Power is the rate of work by force. In rotation, we use torque instead of force, that is rate of work by torque.

Power generated by torque is

$P=\tau \omega$

#### Angular momentum

Angular momentum in rotational motion is analogous to the linear momentum in translational motion.
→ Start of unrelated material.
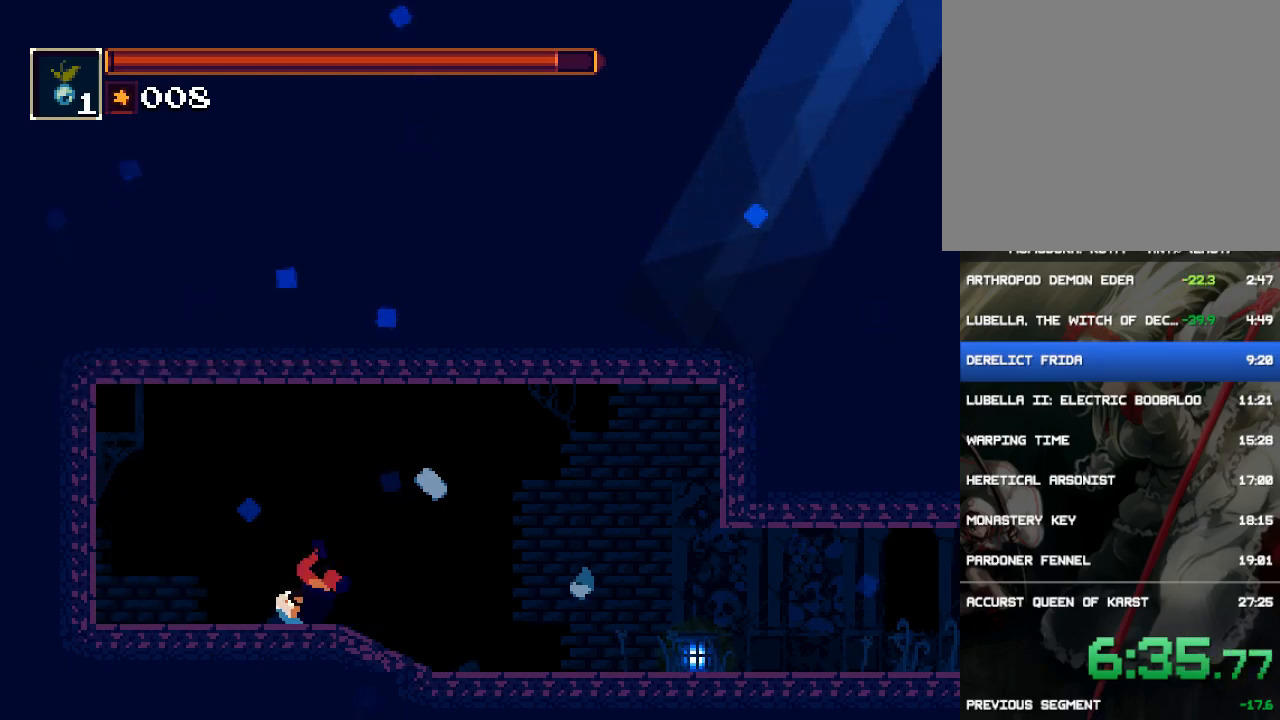
{"buttons": ["DPAD_RIGHT"], "events": [[283, "CIRCLE", "down"], [367, "CIRCLE", "up"]]}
Angular momentum $(L)$ of a rotating object is defined as,

$L=I\omega$

Unit of angular momentum is $kg.m^2/s$. Since the angular momentum is proportional to the angular velocity, its direction is same as the angular velocity.

#### Torque and angular momentum

Torque and angular acceleration are related by

$\tau=I\alpha$.

$=I\dfrac{\Delta \omega}{\Delta t}$.

$=\dfrac{\Delta (I\omega)}{\Delta t}$.

(or)
$\tau=\dfrac{\Delta L}{\Delta t}$

#### Conservation of angular momentum

When there is no net torque on an object, we have

$\tau=\dfrac{\Delta L}{\Delta t}=0$.

$\Delta L=0$

$L_1=L_2$

That is the angular momentum is constant.Therefore, when there is no net torque acting on a rotating object, the angular momentum of the object is conserved.